Firstly, in order to trigger the PythonAuthenHandler, you must still define the 
AuthType/AuthName/Require directives. In order to ensure that our 
authentication handler is triggered and not the builtin ones or some other one, 
the AuthType directive should specify a string other than Basic or Digest. 
This would be a name we choose and can basically be anything. For example, you 
might choose a descriptive name like Python-Basic-DBM to denote basic 
authentication is used against a DBM database but using the Python 
authentication handler.

  AuthType Python-Basic-DBM
  AuthName Web Application
  Require valid-user

  PythonAuthenHandler basicdbmauth
  PythonOption basicdbmauth.UserDatabase /.../users.dbm

When the authentication handler in basicdbmauth is called, the 
req.ap_auth_type field is still None. This is because authentication hasn't 
succeed yet.

In terms of being able to implement the authentication handler correctly, the 
first problem is that there is no way to access the actual value associated 
with the AuthType directive. This needs to be consulted to determine if the 
authentication handler should actually do anything. Second is that the value 
associated with the AuthName directive can't be determined either, something 
which may influence against which database authentication should be done.

Thus first lot of changes that need to be made are that req object needs to 
have two new methods called get_auth_type() and get_auth_name(). These will 
map to the Apache API functions called ap_auth_type() and ap_auth_name(). 
Note that ap_auth_type() is returning a different value to req.ap_auth_type.

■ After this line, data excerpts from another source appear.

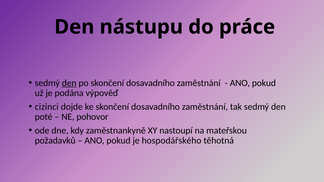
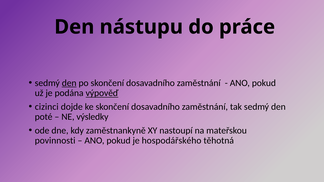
výpověď underline: none -> present
pohovor: pohovor -> výsledky
požadavků: požadavků -> povinnosti
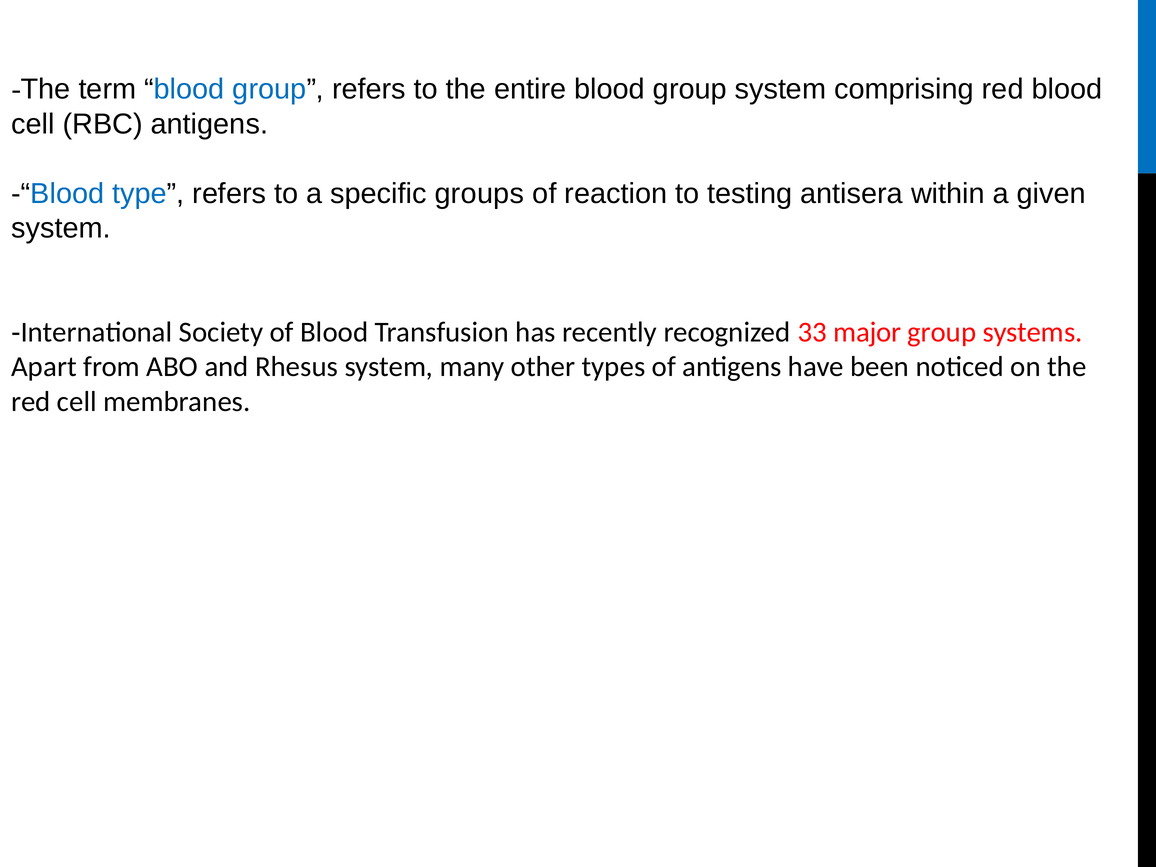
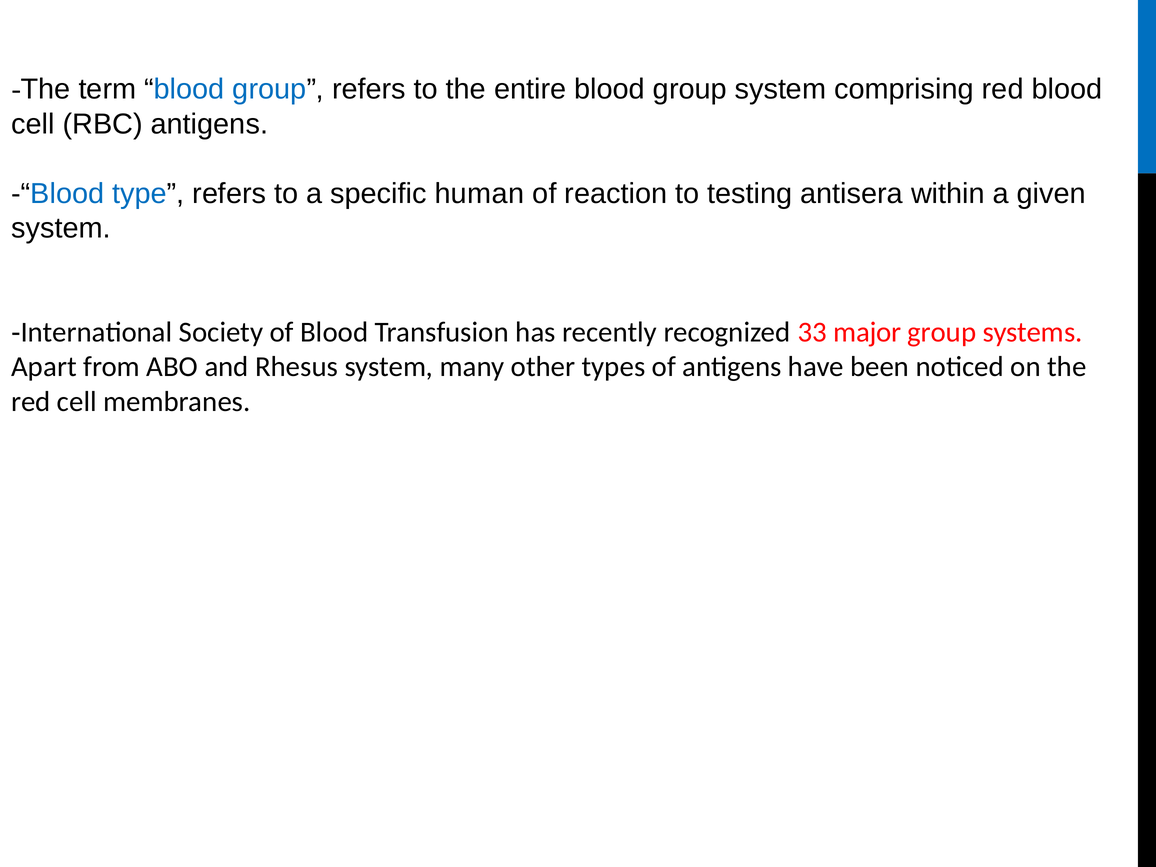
groups: groups -> human
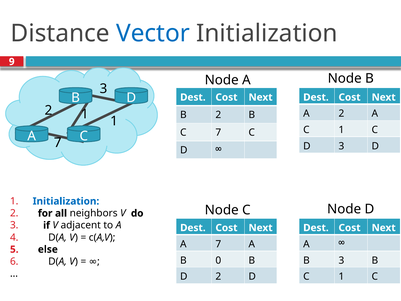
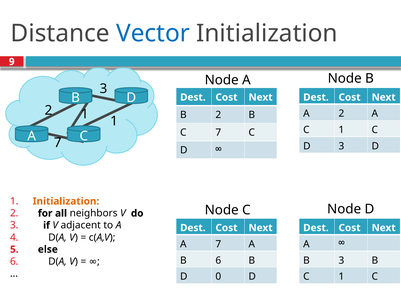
Initialization at (66, 201) colour: blue -> orange
B 0: 0 -> 6
D 2: 2 -> 0
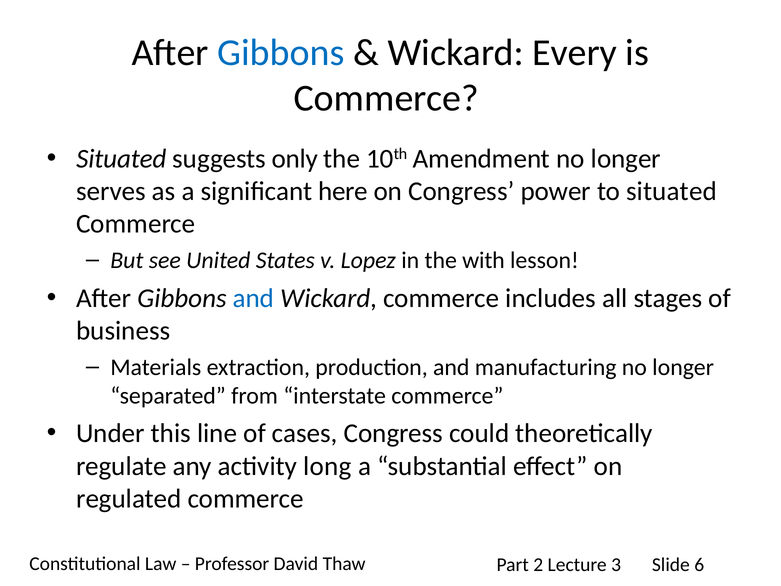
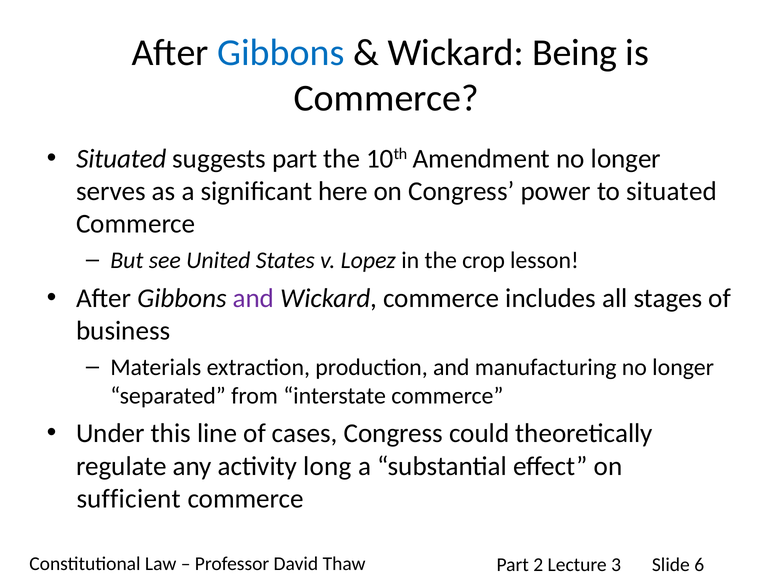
Every: Every -> Being
suggests only: only -> part
with: with -> crop
and at (253, 298) colour: blue -> purple
regulated: regulated -> sufficient
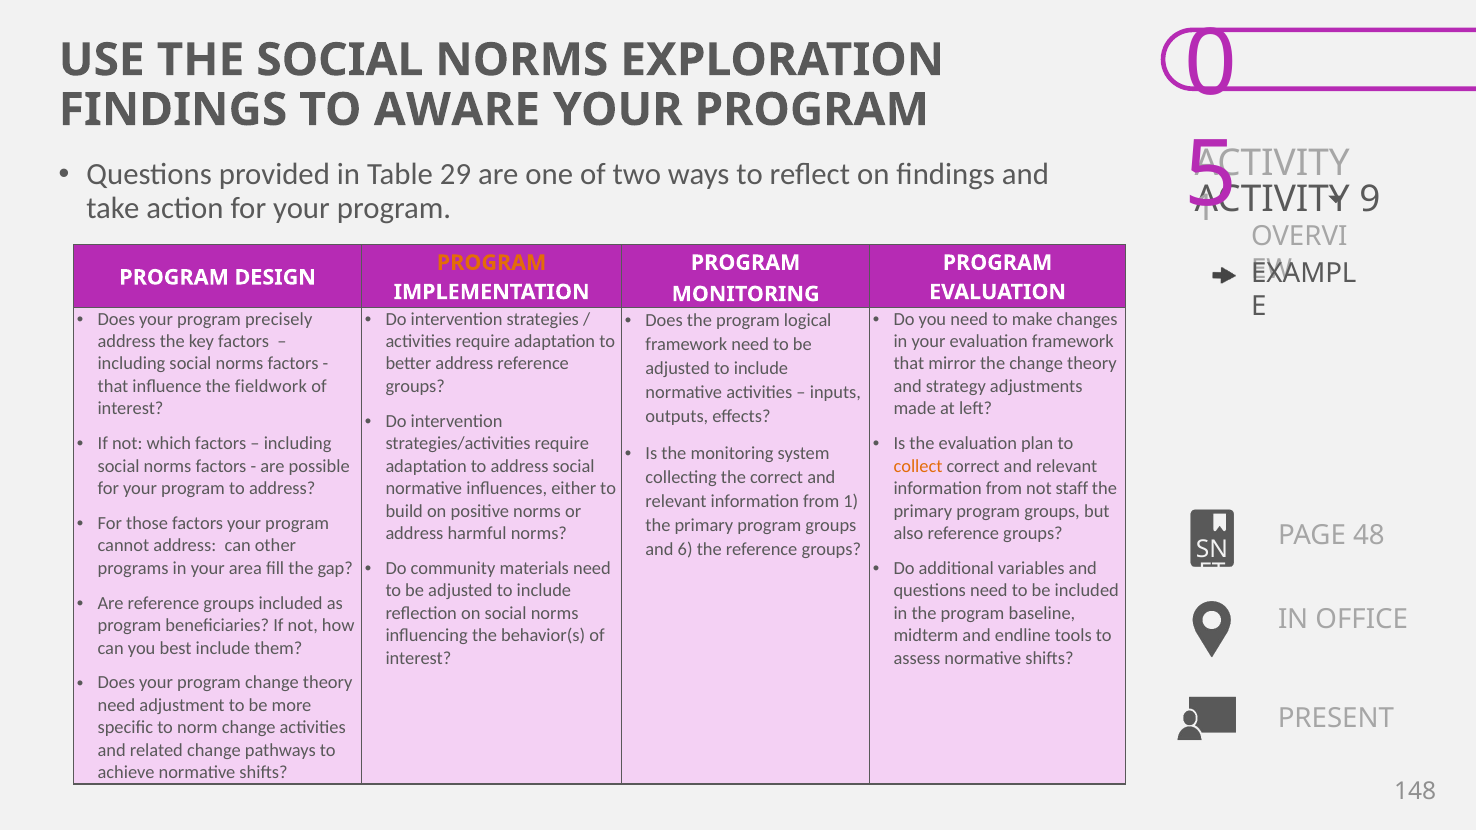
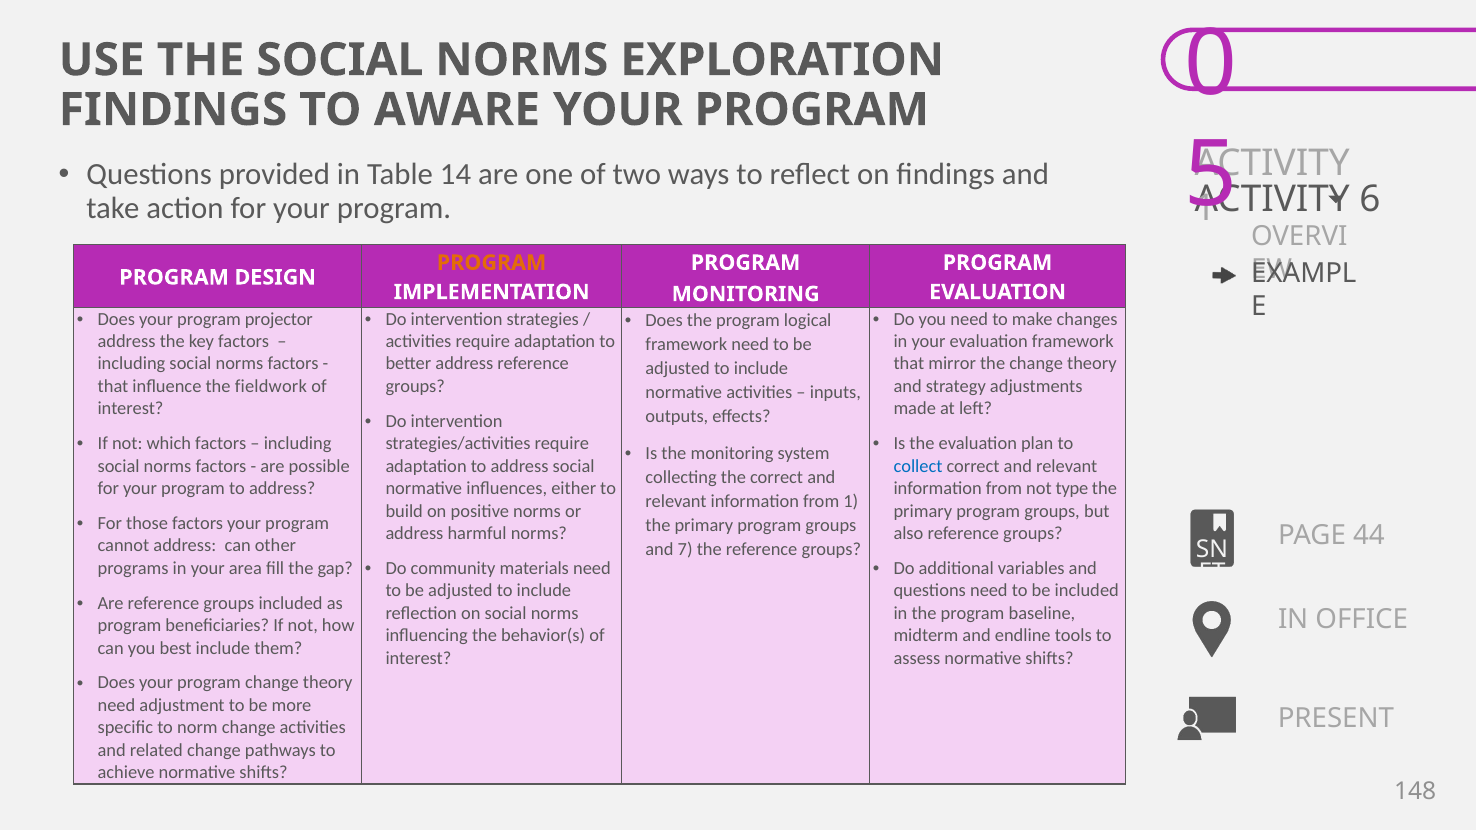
29: 29 -> 14
9: 9 -> 6
precisely: precisely -> projector
collect colour: orange -> blue
staff: staff -> type
48: 48 -> 44
6: 6 -> 7
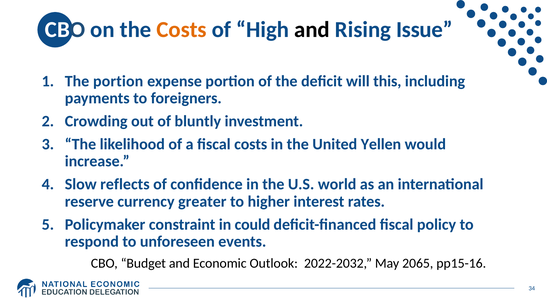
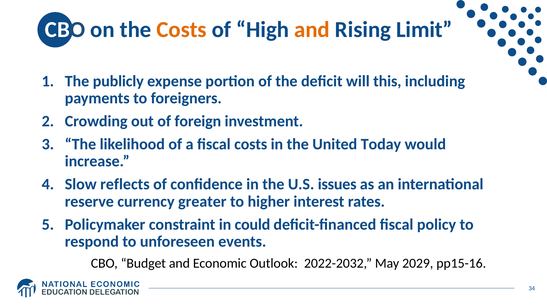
and at (312, 30) colour: black -> orange
Issue: Issue -> Limit
The portion: portion -> publicly
bluntly: bluntly -> foreign
Yellen: Yellen -> Today
world: world -> issues
2065: 2065 -> 2029
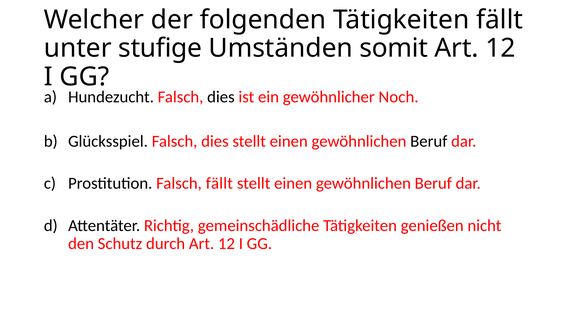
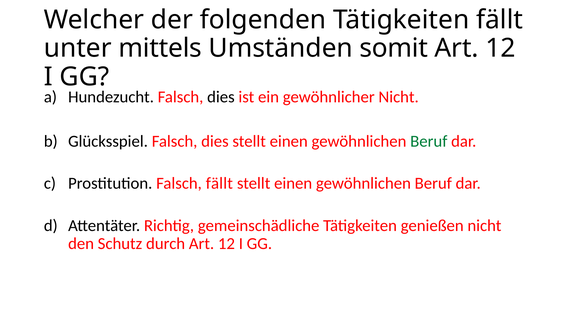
stufige: stufige -> mittels
gewöhnlicher Noch: Noch -> Nicht
Beruf at (429, 141) colour: black -> green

With those two functions, authentication handler can then be written as:

  def authenhandler(req):
if req.get_auth_type() != Python-Basic-DBM:
  return apache.DECLINED

realm = req.get_auth_name()

# Do all the processing of Authorization header and
# validate user etc. If not okay, return appropriate error
# status. If okay, keep going.

req.user = ... from header
req.ap_auth_type = Python-Basic-DBM

return apache.OK

As well as returning apache.OK, convention is to set req.user and 
req.ap_auth_type.

This is where the final problem occurs. That is that req.ap_auth_type is read 
only and cannot actually be set as necessary.

Thus in addition to req.get_auth_type(), req.get_auth_name(), need to make 
req.ap_auth_type writable.

Having made these changes it would then actually be possible to write 
authentication handlers correctly, ie., whereby they correctly look at AuthType 
etc to see whether they should be applied.